<<<<

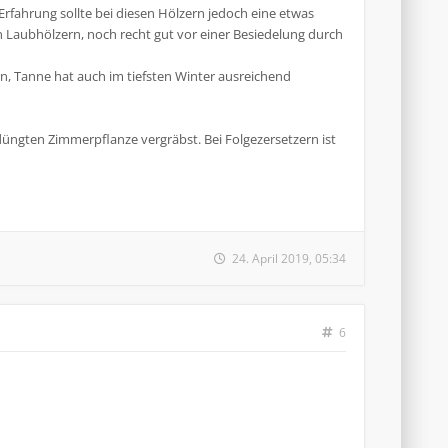
rfahrung sollte bei diesen Hölzern jedoch eine etwas
n Laubhölzern, noch recht gut vor einer Besiedelung durch
, Tanne hat auch im tiefsten Winter ausreichend
düngten Zimmerpflanze vergräbst. Bei Folgezersetzern ist
24. April 2019, 05:34
6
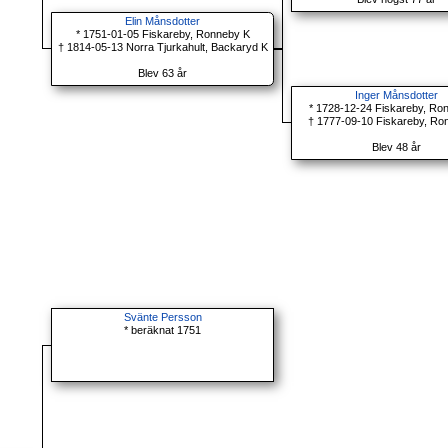
Elin Månsdotter
* 1751-01-05 Fiskareby, Ronneby K
† 1814-05-13 Norra Tjurkahult, Backaryd K
Blev 63 år
Inger Månsdotter
* 1728-12-24 Fiskareby, Ro
† 1777-09-10 Fiskareby, Ro
Blev 48 år
Svänte Persson
* beräknat 1751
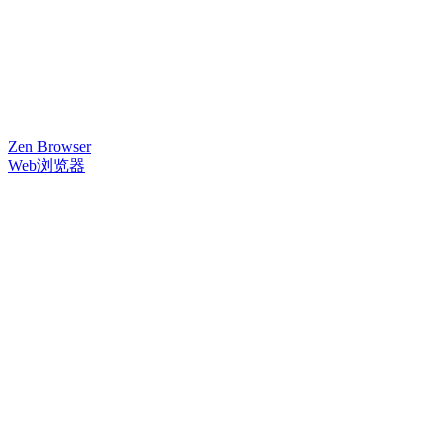
Zen Browser
Web浏览器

>>>>

Hand back exactly the lines from the one with "tiefsten Winter ausreichend" through the last line of the data above, both ends included, with every picture left out.

, Tanne hat auch im tiefsten Winter ausreichend
düngten Zimmerpflanze vergräbst. Bei Folgezersetzern ist
24. April 2019, 05:34
6
Elin Månsdotter
* 1751-01-05 Fiskareby, Ronneby K
† 1814-05-13 Norra Tjurkahult, Backaryd K
Blev 63 år
Inger Månsdotter
* 1728-12-24 Fiskareby, Ro
† 1777-09-10 Fiskareby, Ro
Blev 48 år
Svänte Persson
* beräknat 1751
Zen Browser
Web浏览器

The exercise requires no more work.